Tarsnap outage

At approximately 2012-06-30 03:02 UTC, the central Tarsnap server (hosted in Amazon's EC2 US-East region) went offline due to a power outage. According to Amazon's post-mortem of this incident this was caused by two generator banks independently failing to provide stable voltages after utility (grid) power was lost during a severe electrical storm.

When the Tarsnap EC2 instance came back online about an hour later, I found that the abrupt loss of power had resulted in filesystem corruption. As I explained in a blog post in December 2008, Tarsnap stores all user data in Amazon S3, but keeps metadata cached in EC2. While I could not see any evidence that the power loss had resulted in this cached metadata being corrupted, I could not absolutely rule out the possibility -- so keeping in mind that the first responsibility of a backup system is to avoid any possibility of data loss or corruption, I decided to err on the side of caution by treating the state on EC2 as "untrustworthy".

_Description of the task_
According to the account of the Tarsnap outage, where does Tarsnap store all user data? Answer from the text alone.

_Record list_
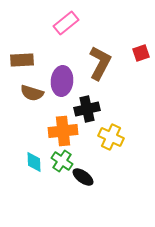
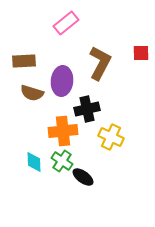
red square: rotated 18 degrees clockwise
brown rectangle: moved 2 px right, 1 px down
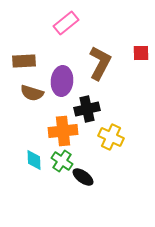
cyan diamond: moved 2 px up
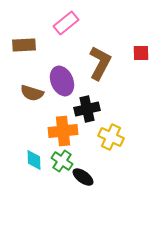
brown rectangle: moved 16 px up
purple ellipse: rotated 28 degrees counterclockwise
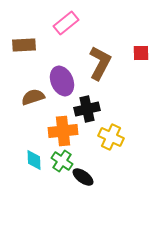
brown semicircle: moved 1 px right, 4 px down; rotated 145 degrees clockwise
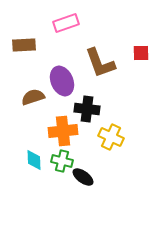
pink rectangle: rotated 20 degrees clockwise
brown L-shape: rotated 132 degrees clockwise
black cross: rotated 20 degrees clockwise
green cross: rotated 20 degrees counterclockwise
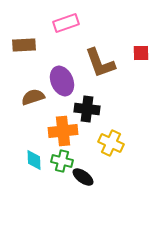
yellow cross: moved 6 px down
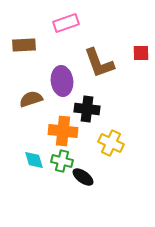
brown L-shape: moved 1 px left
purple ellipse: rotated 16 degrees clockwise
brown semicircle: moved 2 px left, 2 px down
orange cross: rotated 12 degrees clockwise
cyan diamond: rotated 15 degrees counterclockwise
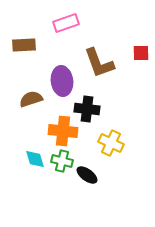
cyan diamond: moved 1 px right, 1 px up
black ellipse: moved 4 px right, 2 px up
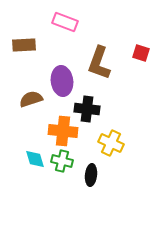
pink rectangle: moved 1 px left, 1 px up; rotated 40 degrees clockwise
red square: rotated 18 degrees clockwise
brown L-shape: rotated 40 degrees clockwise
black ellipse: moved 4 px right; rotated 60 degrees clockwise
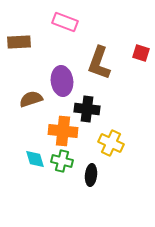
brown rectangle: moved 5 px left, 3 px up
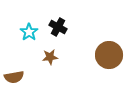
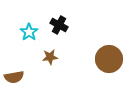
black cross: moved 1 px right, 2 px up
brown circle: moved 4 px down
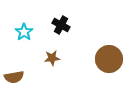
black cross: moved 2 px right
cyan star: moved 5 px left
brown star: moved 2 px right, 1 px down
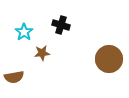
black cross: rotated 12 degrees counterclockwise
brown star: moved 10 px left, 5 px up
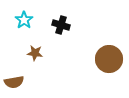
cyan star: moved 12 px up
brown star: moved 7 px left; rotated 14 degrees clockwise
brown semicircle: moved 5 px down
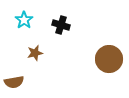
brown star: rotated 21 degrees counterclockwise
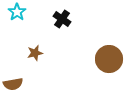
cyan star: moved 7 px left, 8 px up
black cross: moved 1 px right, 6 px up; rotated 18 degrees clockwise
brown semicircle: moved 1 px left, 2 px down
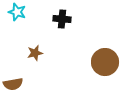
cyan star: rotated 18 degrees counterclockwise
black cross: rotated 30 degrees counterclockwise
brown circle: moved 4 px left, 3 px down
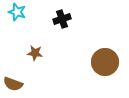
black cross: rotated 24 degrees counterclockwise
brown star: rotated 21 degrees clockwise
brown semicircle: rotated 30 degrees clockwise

...

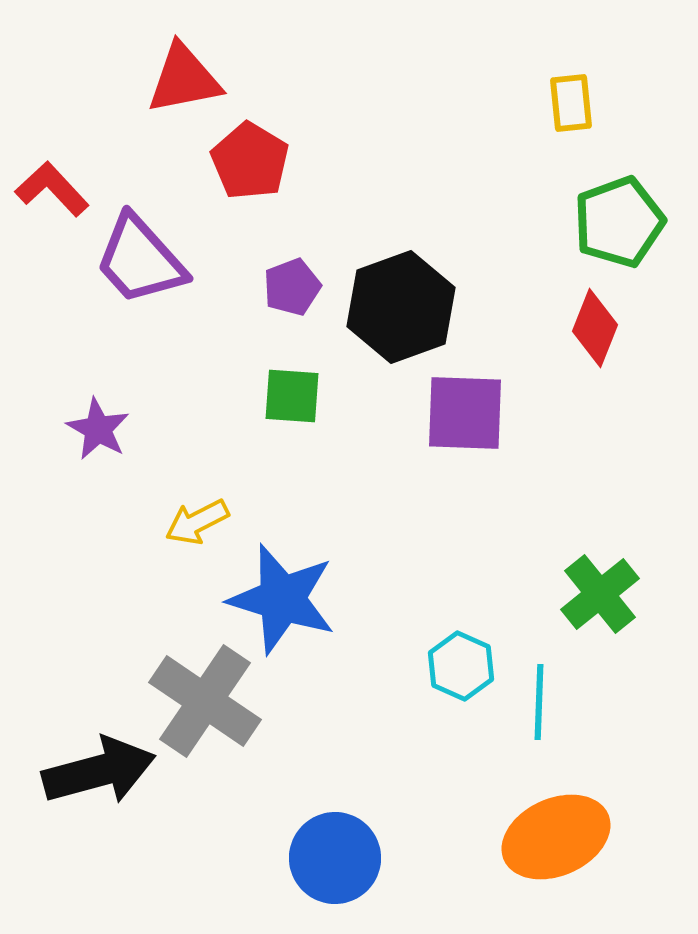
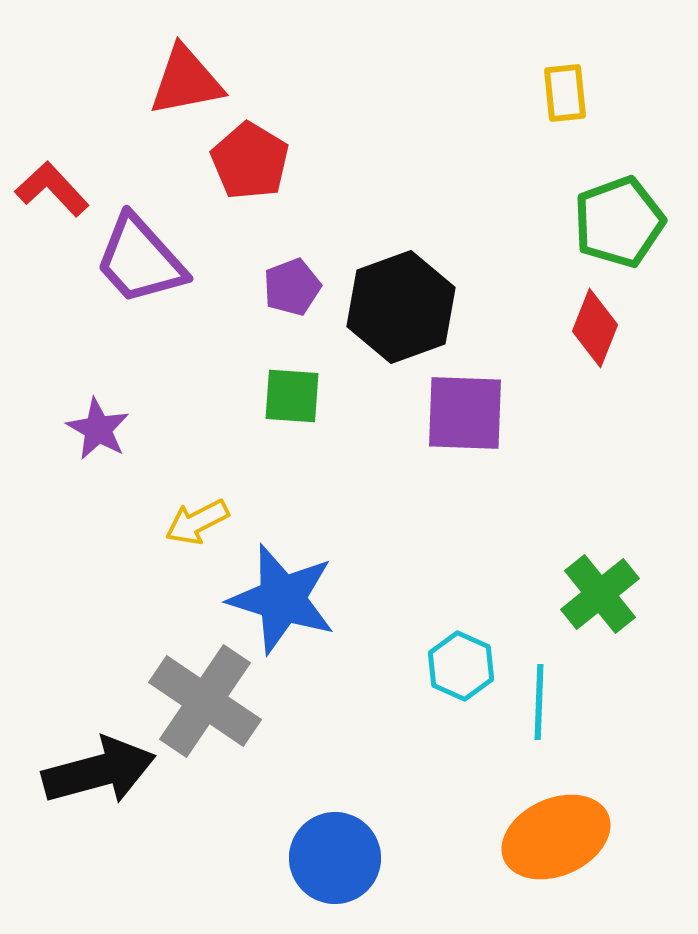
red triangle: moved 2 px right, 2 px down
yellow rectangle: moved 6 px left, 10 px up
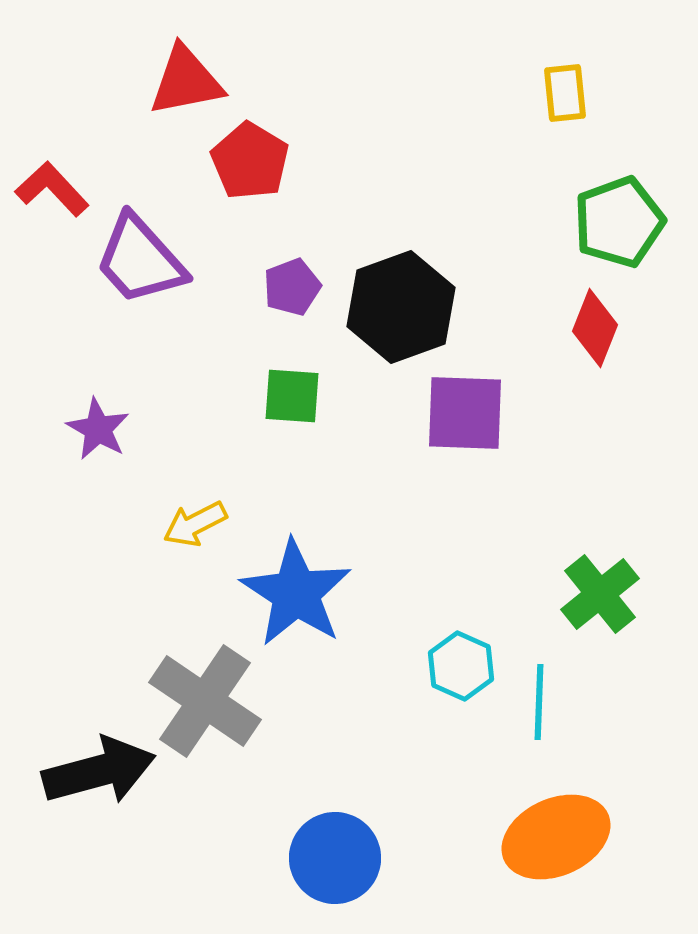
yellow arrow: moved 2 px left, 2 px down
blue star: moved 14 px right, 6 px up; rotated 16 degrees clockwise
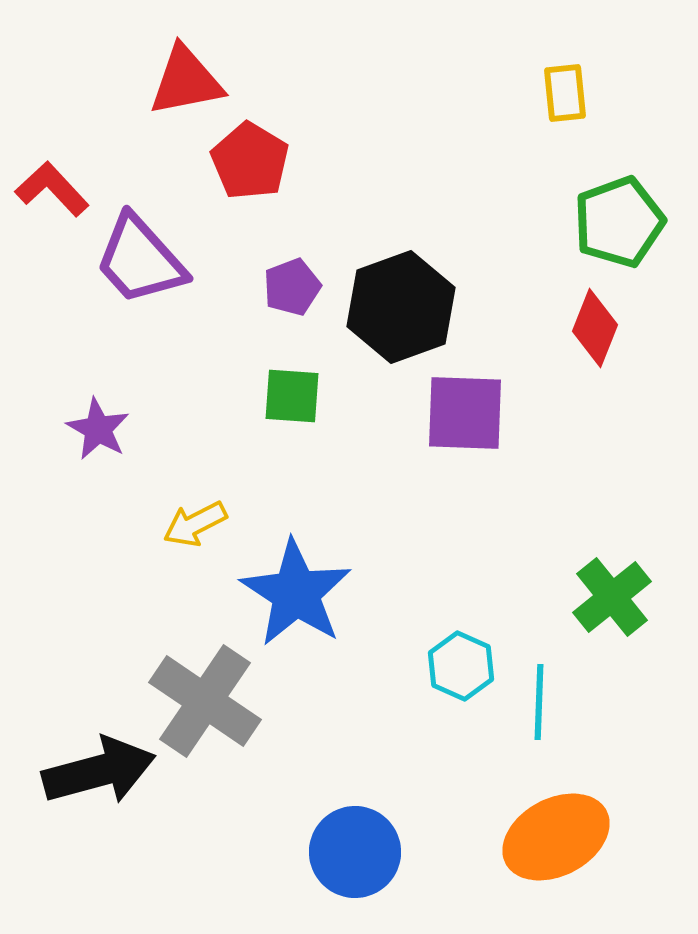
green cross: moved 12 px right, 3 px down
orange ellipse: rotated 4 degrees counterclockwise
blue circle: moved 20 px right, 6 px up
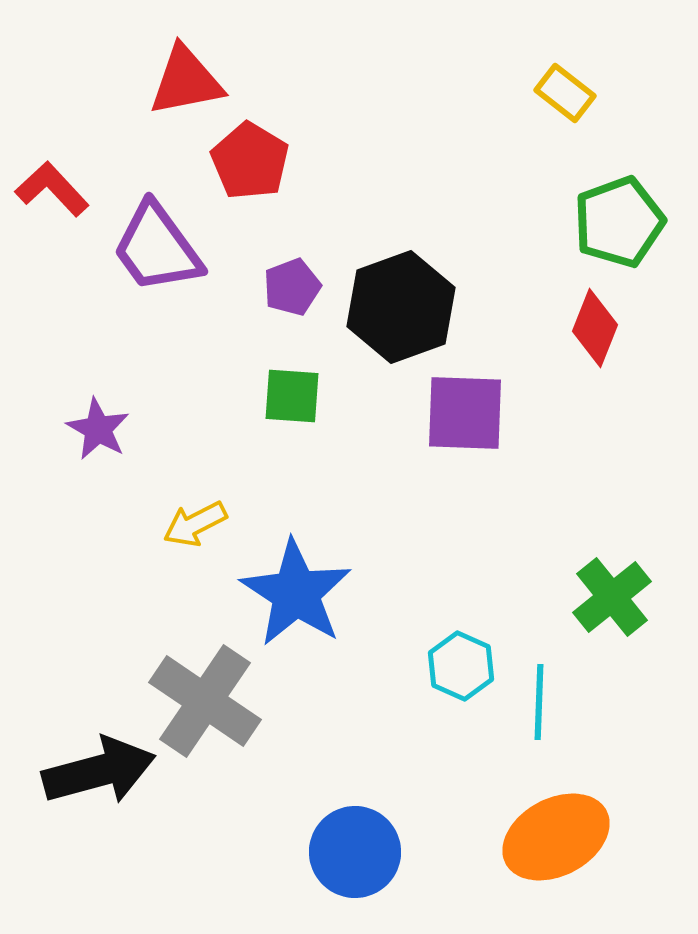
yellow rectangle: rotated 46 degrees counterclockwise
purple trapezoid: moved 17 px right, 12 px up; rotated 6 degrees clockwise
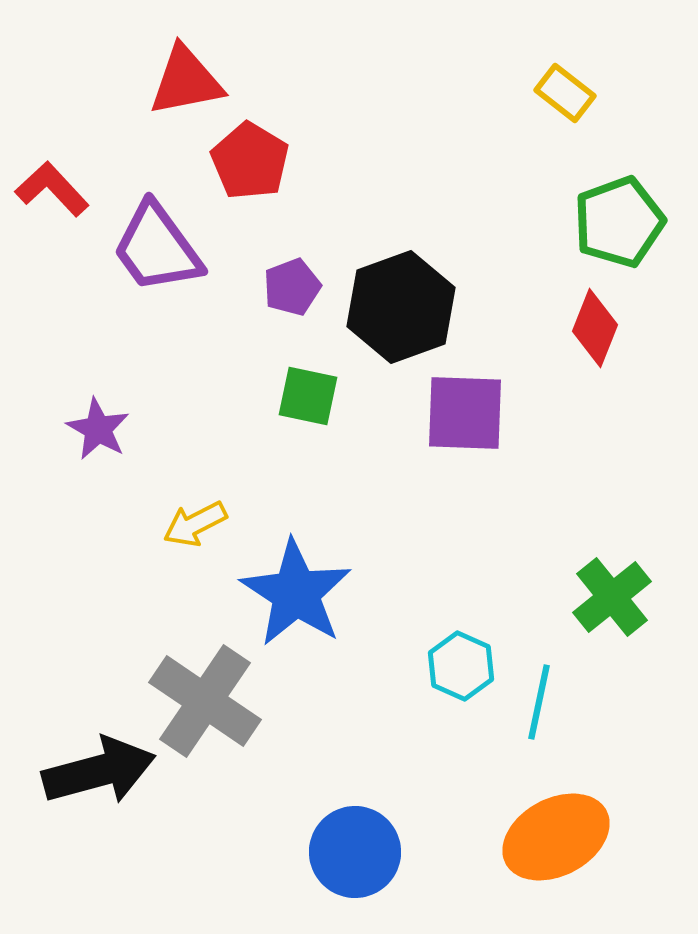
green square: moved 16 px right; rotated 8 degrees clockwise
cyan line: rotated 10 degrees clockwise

_Result of the exercise_
Amazon S3